> [Arbeitsauftrag 1]
Übertragen Sie die gesamte Auflistung mit den Punktindizes und Pixelkoordinaten zeichengenau. Die Bildverweise lassen Sie dabei weg.

> [Dokumentauszug]
++++++
Paris / London – Die europäischen Börsen haben ihren jüngsten Abwärtstrend am Donnerstag fortgesetzt. Ein verheerender Kurseinbruch bei der Aktie des Zahlungsabwicklers Adyen sorgte für viel negativen Gesprächsstoff. Da eine Erholung an den US-Börsen ausblieb, fanden die Anleger auch in Europa keine Gründe, um bei Aktien wieder zuzugreifen. Die Märkte litten zudem unter der Unsicherheit über die weitere Zinsentwicklung.
Der Eurozonen-Leitindex EuroStoxx 50 verlor zum Handelsschluss 1,32 Prozent auf 4227,83 Punkte und kam damit seinem Juli-Tief von knapp 4198 Punkten näher. Für Länderindizes, die die Adyen-Aktien nicht enthalten, fielen die Kursverluste etwas kleiner aus: Der französische Cac 40 sank um 0,94 Prozent auf 7191,74 Punkte, während der britische FTSE 100 um 0,63 Prozent auf 7310,21 Zähler nachgab.
«Die Tür für weitere Zinsschritte wurde zum Leidwesen der Anleger noch nicht fest verschlossen», sagte Analyst Christian Henke vom Broker IG Marktes im Nachgang des Protokolls zu ihrer jüngsten Zinssitzung, das die US-Notenbank Fed am Vorabend veröffentlichte. Die Hängepartie an den Märkten könnte bis zur nächsten Zinsentscheidung der US-Notenbank im September weiter gehen, hiess es.
Der Einbruch bei den Adyen-Aktien belief sich letztlich auf knapp 39 Prozent. Damit wurden beim Zahlungsabwickler mit einem Schlag etwa 18 Milliarden Euro an Börsenwert vernichtet. Die Halbjahreszahlen waren geprägt von einer einbrechenden Gewinnmarge und hatten bei Anlegern ungeahnte Wachstumssorgen geweckt. Timo Dums von der DZ Bank sprach von einem «katastrophalen Ergebnis» und «Enttäuschung an allen Fronten», die die Aktien abstürzen lasse.
++++++
Einträge aus einem Datensatz:

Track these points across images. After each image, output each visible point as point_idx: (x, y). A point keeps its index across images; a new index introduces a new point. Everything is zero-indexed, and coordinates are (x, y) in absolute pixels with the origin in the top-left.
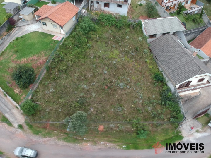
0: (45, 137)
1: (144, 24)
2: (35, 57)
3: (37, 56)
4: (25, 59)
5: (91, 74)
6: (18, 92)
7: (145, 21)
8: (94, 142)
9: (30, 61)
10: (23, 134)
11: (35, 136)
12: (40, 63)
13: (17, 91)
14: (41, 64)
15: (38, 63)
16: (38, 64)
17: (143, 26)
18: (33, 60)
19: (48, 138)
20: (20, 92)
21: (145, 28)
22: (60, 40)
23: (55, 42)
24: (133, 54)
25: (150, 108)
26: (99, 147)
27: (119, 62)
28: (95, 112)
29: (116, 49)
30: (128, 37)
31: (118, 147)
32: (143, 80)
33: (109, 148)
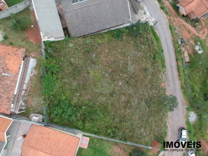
++++++
> [Arbeitsauftrag 2]
Geben Sie aus dem Börsenbericht den Abschnitt von „Der Eurozonen-Leitindex EuroStoxx“ bis „7310,21 Zähler nachgab.“ wortgetreu wieder.

> [Antwort 1]
Track these points across images. After each image, output each visible point as point_idx: (x, y). A point keeps its index across images; a new index introduces a new point. Everything is zero-indexed, and coordinates are (x, y) in absolute pixels with the origin in the top-left.
0: (45, 137)
1: (144, 24)
2: (35, 57)
3: (37, 56)
4: (25, 59)
5: (91, 74)
6: (18, 92)
7: (145, 21)
8: (94, 142)
9: (30, 61)
10: (23, 134)
11: (35, 136)
12: (40, 63)
13: (17, 91)
14: (41, 64)
15: (38, 63)
16: (38, 64)
17: (143, 26)
18: (33, 60)
19: (48, 138)
20: (20, 92)
21: (145, 28)
22: (60, 40)
23: (55, 42)
24: (133, 54)
25: (150, 108)
26: (99, 147)
27: (119, 62)
28: (95, 112)
29: (116, 49)
30: (128, 37)
31: (118, 147)
32: (143, 80)
33: (109, 148)

> [Antwort 2]
Der Eurozonen-Leitindex EuroStoxx 50 verlor zum Handelsschluss 1,32 Prozent auf 4227,83 Punkte und kam damit seinem Juli-Tief von knapp 4198 Punkten näher. Für Länderindizes, die die Adyen-Aktien nicht enthalten, fielen die Kursverluste etwas kleiner aus: Der französische Cac 40 sank um 0,94 Prozent auf 7191,74 Punkte, während der britische FTSE 100 um 0,63 Prozent auf 7310,21 Zähler nachgab.